Goal of the exercise:
Each line of the records below that contains "down" needs to be copied.

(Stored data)
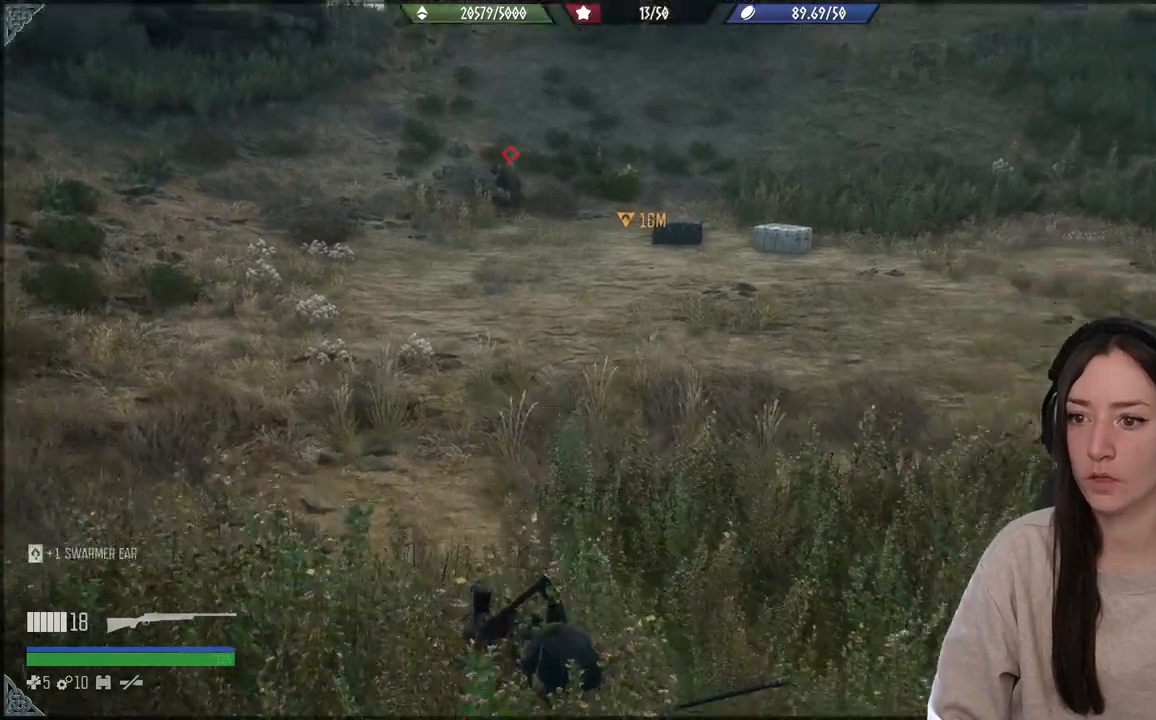
{"buttons": [], "left_stick": "center", "right_stick": "left", "events": [[100, "left_stick", "down"], [133, "right_stick", "center"], [250, "left_stick", "center"], [483, "right_stick", "left"]]}
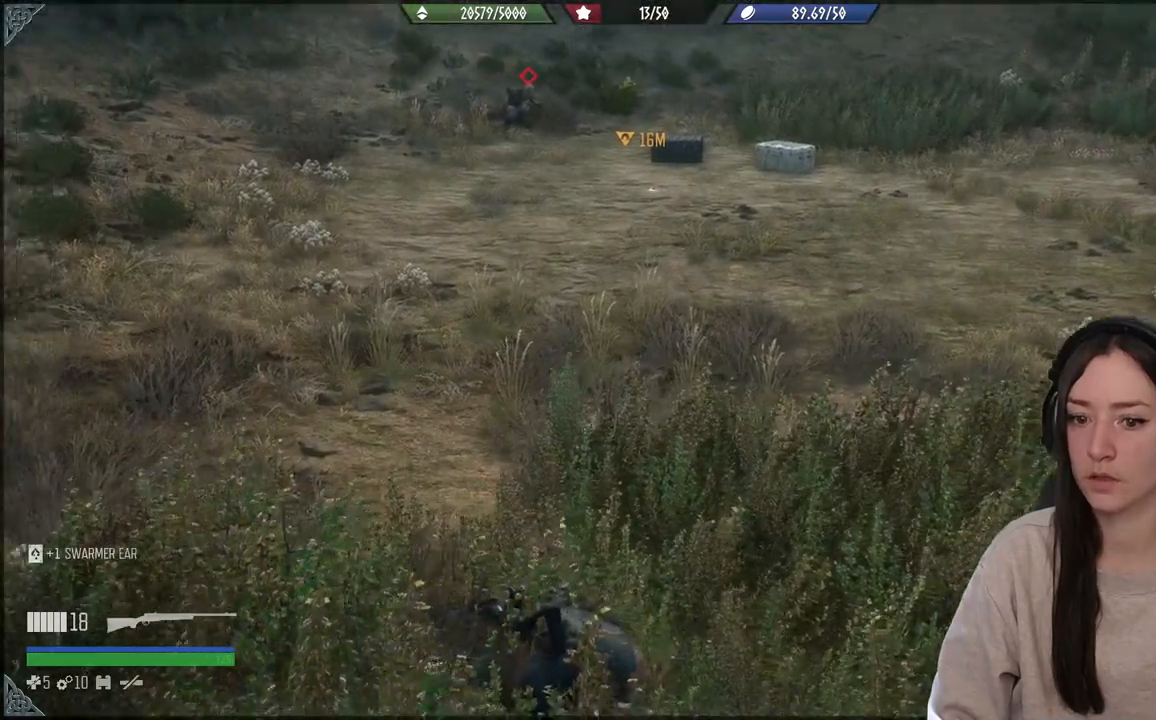
{"buttons": [], "left_stick": "center", "right_stick": "up-left", "events": [[333, "right_stick", "up-left"]]}
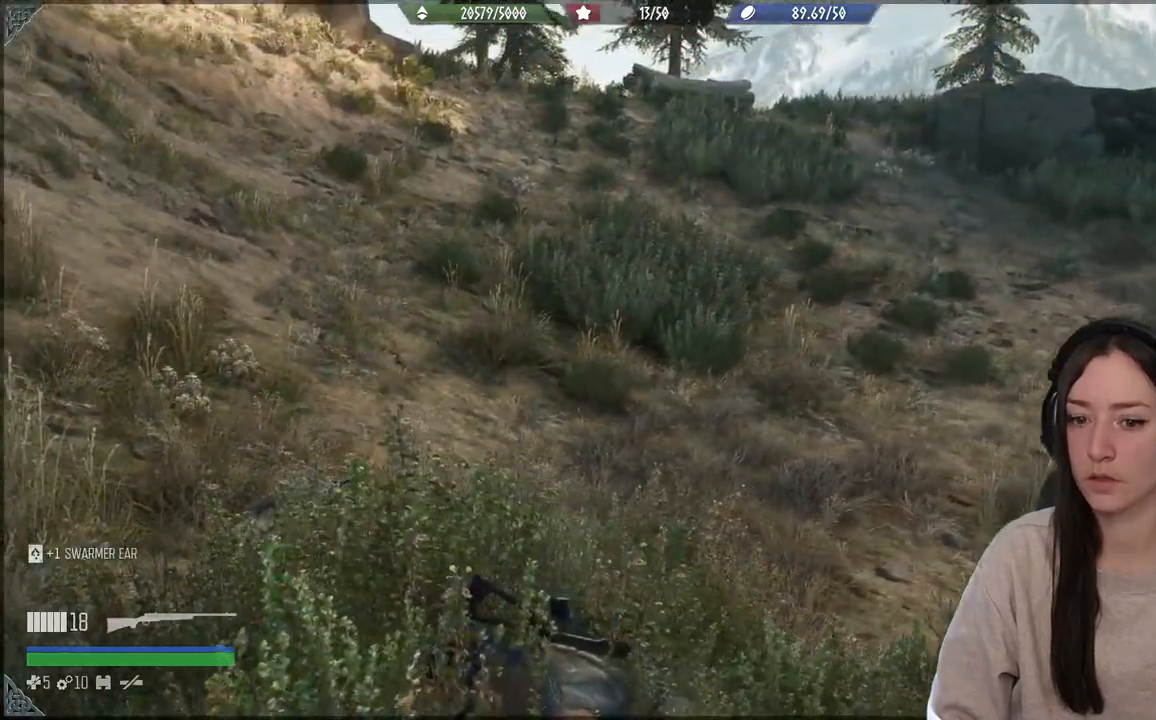
{"buttons": [], "left_stick": "down-right", "right_stick": "center", "events": [[50, "left_stick", "down"], [50, "right_stick", "center"], [483, "left_stick", "down-right"]]}
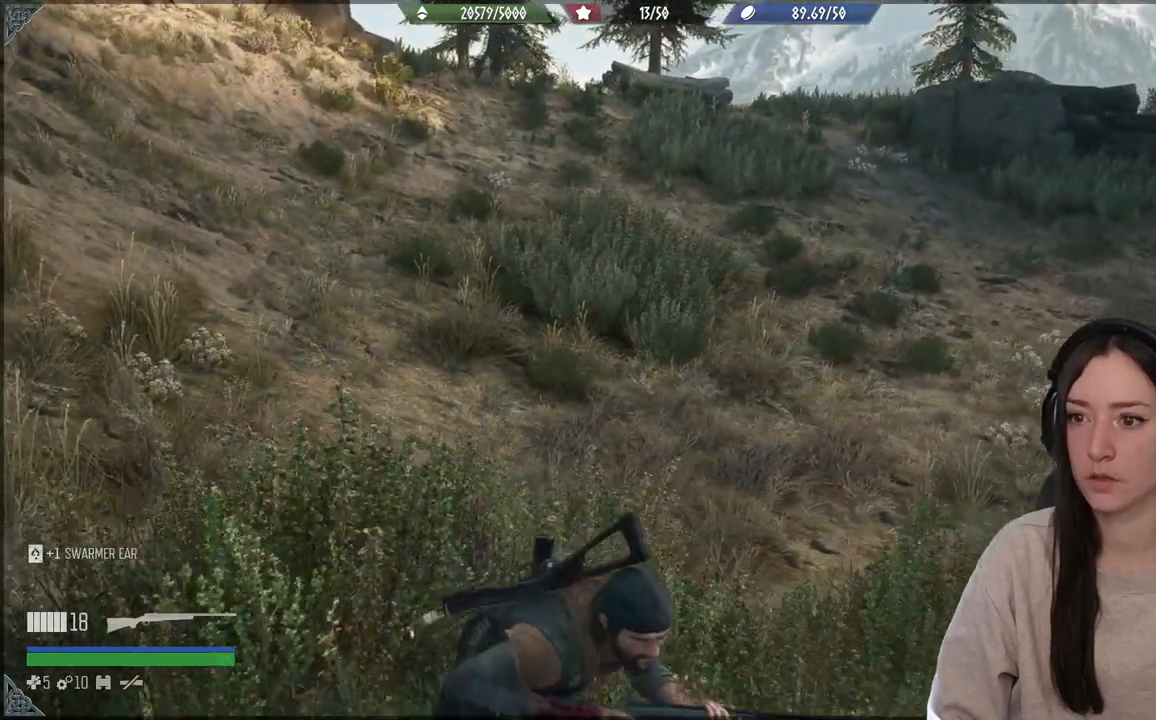
{"buttons": [], "left_stick": "right", "right_stick": "right", "events": [[250, "left_stick", "right"], [250, "right_stick", "right"]]}
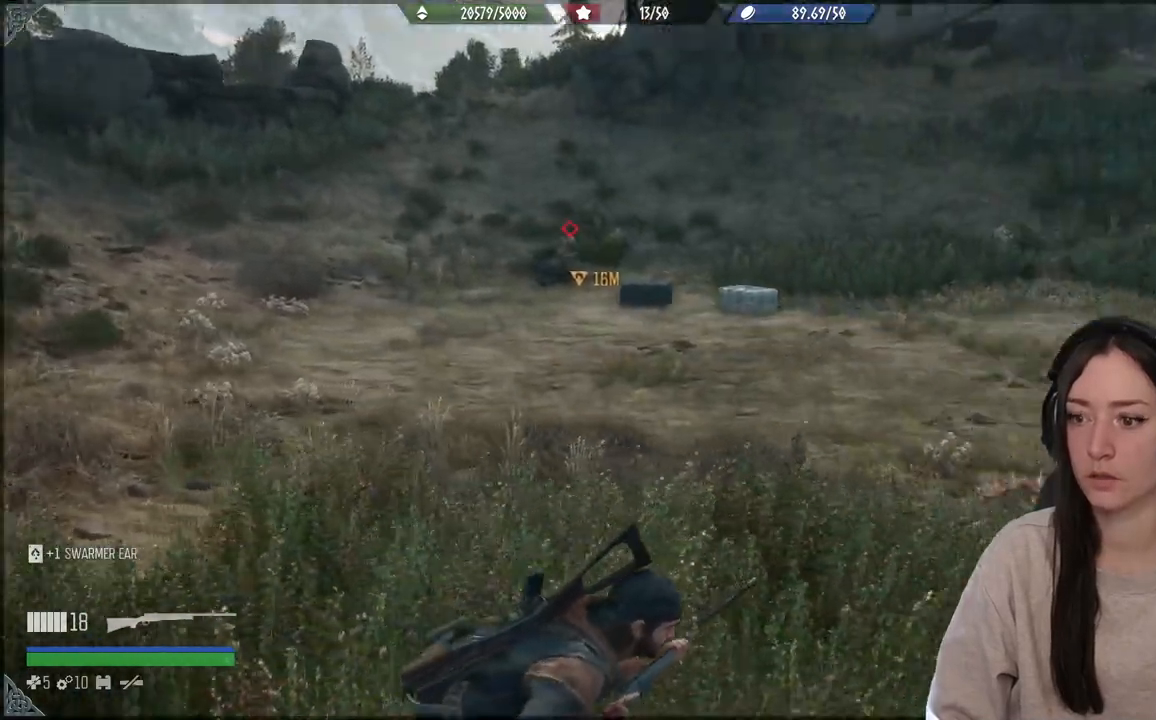
{"buttons": [], "left_stick": "up", "right_stick": "center", "events": [[33, "left_stick", "center"], [117, "left_stick", "up"], [117, "right_stick", "center"]]}
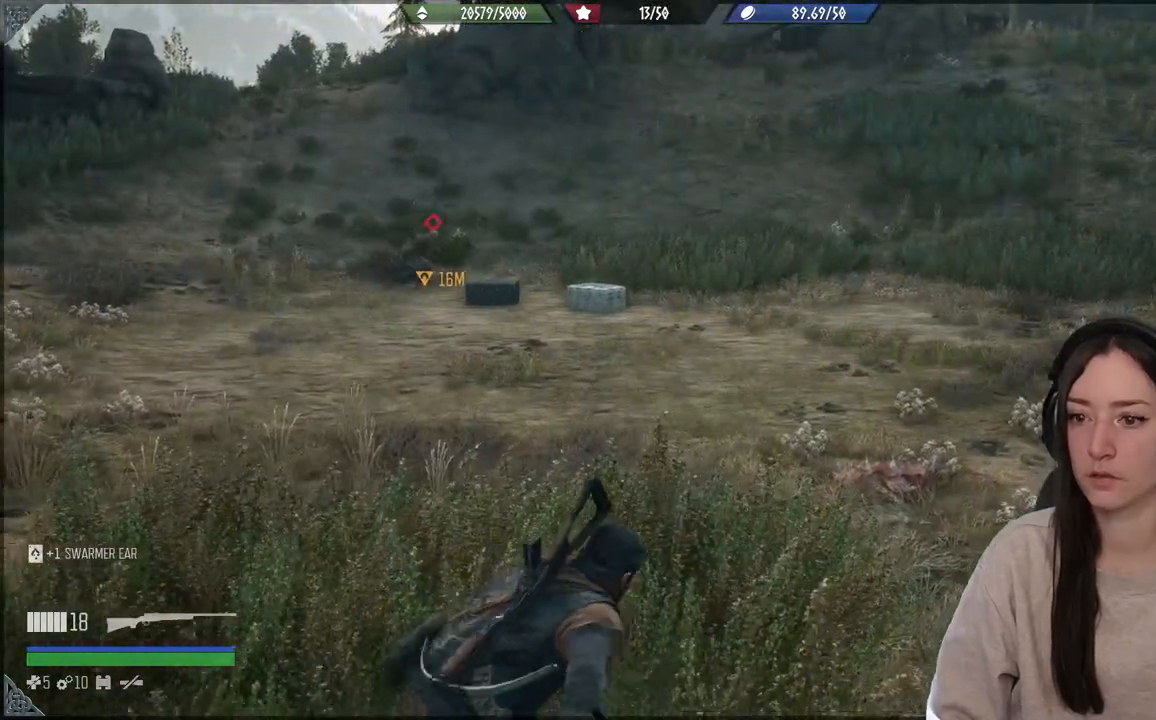
{"buttons": ["L1"], "left_stick": "center", "right_stick": "down-left", "events": [[100, "L1", "down"], [150, "left_stick", "center"], [417, "right_stick", "down-left"]]}
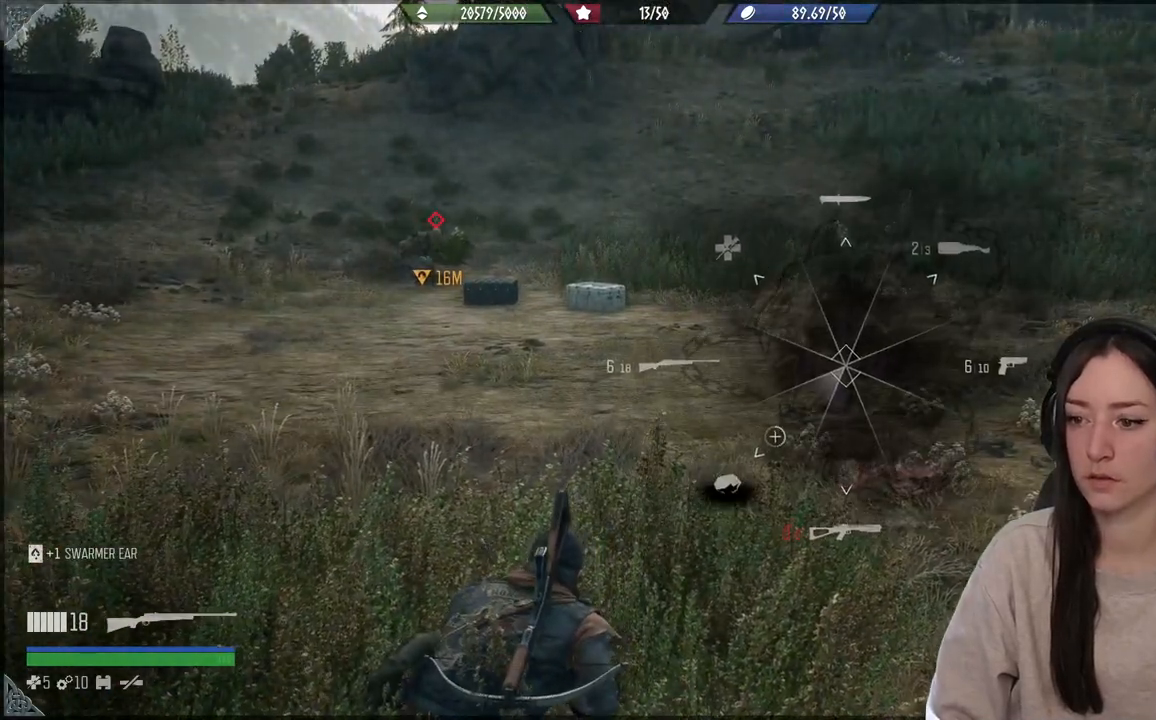
{"buttons": [], "left_stick": "center", "right_stick": "center", "events": [[217, "right_stick", "center"], [233, "L1", "up"]]}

Expected output:
{"buttons": [], "left_stick": "center", "right_stick": "left", "events": [[100, "left_stick", "down"], [133, "right_stick", "center"], [250, "left_stick", "center"], [483, "right_stick", "left"]]}
{"buttons": [], "left_stick": "down-right", "right_stick": "center", "events": [[50, "left_stick", "down"], [50, "right_stick", "center"], [483, "left_stick", "down-right"]]}
{"buttons": ["L1"], "left_stick": "center", "right_stick": "down-left", "events": [[100, "L1", "down"], [150, "left_stick", "center"], [417, "right_stick", "down-left"]]}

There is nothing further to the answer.